Basler Zeitung

26.04.2016

Randnotiz

Obamas Rüpeleien

Von Eugen Sorg

Offiziell galt Präsident Obamas dreitägige ­England-Visite dem 90. Geburtstag der Königin. Tatsächlich aber nutzte er den Besuch, um mit sorgfältig orchestrierten Auftritten den ­Briten nahezu­legen, in der epischen Abstimmung vom 23. Juni für den Verbleib ihres Landes in der EU zu votieren. Obama schmeichelte, «wir haben keinen engeren Freund in dieser Welt», und bezeichnete Premier­minister Cameron anbiedernd als seinen «bro», seinen Bruder. Und er drohte: Entschiede sich das Volk aber für den EU-Austritt, den Brexit, dann müsste das Land für künftige Handelsverträge mit den ­ USA «ganz hinten in der Warteschlange anstehen».

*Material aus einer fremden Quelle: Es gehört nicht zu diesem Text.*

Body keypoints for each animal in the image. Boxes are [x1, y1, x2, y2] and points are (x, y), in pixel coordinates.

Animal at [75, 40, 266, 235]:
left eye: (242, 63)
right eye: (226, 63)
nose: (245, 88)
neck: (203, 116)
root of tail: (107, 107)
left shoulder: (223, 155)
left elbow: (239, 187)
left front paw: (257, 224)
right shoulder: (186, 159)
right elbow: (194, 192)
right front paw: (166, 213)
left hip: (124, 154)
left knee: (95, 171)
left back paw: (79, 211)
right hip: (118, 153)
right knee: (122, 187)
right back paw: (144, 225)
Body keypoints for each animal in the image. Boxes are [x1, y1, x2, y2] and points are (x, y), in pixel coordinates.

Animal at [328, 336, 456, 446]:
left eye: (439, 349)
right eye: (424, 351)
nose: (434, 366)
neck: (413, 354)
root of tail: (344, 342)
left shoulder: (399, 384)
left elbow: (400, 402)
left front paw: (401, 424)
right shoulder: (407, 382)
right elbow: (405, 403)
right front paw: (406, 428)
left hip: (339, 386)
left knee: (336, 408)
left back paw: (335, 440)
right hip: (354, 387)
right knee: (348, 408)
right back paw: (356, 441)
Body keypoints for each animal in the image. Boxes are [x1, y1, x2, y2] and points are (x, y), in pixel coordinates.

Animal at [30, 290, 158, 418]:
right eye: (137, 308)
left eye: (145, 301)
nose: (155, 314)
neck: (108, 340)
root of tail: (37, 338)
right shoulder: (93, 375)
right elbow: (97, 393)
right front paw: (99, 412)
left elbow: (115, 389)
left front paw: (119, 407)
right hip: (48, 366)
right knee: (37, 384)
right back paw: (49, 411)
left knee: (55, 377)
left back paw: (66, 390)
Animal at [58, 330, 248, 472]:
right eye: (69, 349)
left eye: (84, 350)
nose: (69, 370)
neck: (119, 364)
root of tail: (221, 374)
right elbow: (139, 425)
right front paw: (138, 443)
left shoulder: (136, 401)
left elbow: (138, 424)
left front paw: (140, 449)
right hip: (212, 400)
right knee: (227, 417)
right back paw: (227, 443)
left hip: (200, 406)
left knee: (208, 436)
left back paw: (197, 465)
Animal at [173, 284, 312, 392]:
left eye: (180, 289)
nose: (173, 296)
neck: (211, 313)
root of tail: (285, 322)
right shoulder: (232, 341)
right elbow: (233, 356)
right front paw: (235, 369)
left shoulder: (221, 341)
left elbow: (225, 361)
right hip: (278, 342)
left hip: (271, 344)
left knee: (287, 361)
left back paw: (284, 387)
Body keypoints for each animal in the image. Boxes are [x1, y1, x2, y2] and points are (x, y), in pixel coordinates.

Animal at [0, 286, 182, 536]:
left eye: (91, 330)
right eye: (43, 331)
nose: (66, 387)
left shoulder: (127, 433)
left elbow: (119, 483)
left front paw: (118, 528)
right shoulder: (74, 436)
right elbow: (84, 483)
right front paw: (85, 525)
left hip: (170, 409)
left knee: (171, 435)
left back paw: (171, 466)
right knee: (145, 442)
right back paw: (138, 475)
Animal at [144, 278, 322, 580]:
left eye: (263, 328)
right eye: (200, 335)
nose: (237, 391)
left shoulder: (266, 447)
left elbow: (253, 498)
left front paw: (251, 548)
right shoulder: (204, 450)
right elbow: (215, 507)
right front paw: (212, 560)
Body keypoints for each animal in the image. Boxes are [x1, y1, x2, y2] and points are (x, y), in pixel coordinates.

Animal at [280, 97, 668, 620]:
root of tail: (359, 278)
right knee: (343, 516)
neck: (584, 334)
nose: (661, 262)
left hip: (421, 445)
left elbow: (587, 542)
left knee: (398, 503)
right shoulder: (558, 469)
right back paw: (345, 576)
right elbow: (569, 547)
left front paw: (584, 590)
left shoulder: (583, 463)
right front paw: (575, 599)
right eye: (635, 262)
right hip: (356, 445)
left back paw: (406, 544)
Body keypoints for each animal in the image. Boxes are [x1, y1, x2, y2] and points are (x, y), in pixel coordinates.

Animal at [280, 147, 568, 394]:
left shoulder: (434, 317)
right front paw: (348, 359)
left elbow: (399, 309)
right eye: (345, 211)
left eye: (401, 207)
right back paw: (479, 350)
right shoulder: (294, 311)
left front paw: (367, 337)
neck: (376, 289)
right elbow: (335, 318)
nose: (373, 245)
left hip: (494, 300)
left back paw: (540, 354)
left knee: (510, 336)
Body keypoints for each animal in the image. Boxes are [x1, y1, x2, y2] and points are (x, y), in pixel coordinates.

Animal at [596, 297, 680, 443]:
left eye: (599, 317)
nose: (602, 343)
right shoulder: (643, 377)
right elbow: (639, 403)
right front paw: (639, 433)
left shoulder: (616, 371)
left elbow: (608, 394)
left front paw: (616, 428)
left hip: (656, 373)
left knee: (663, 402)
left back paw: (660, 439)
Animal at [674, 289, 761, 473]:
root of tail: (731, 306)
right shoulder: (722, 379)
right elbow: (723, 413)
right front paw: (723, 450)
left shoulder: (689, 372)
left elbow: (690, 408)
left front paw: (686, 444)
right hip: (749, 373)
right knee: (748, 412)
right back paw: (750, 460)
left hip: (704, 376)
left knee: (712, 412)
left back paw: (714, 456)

Diese Einmischung in die Angelegenheiten der ältesten Demokratie der Welt kam auf der Insel nicht gut an. «Empörend» nannte Boris Johnson, Bürgermeister von London und Brexit-Befürworter, die Intervention des amerikanischen Gastes. Abgesehen davon, dass Letzterer vor nicht allzu langer Zeit bereits Frankreich, Britanniens Erzrivalen, «als engsten Freund und stärksten Alliierten» gelobt hatte, waren Obamas zahlreiche frühere diplomatische Rüpeleien unvergessen. Zum Beispiel, als er am Tag seines Amtsantrittes die wertvolle Bronzebüste Winston Churchills im Oval Office des Weissen Hauses, ein Geschenk der britischen Regierung, an diese zurückspedierte. Oder als er dem damaligen Premier Gordon Brown zuerst fünfmal ein privates Treffen verweigerte, und ihn schliesslich mit einem schäbigen Geschenk verabschiedete: einer DVD-Box mit amerikanischen Filmen, die zudem mit britischen Geräten nicht kompatibel waren. Oder sein stilloses Präsent an die Queen anlässlich eines älteren Besuchs: ein iPod mit ­Bildern und Videos von sich selber. Und kurz zuvor hatte seine Frau Michelle die Königin umarmt – fast eine Majes­tätsbeleidigung, die man sich im saudischen Königshaus nie geleistet hätte.

Nein, der amerikanische Präsident ist kein «Freund», empfanden viele Briten. Und überhaupt. Das britische Empire überdauerte immerhin Jahrhunderte, während in Obamas kurzer Amtszeit das antidemokratische Russland wieder mächtig werden konnte und weite Teile der islamo-arabischen Sphäre sich in Flammen auflösten. «Warum», fragte also der Telegraph, «warum sollten wir den Rat eines Präsidenten annehmen, der die Welt dem Chaos überlassen hat?»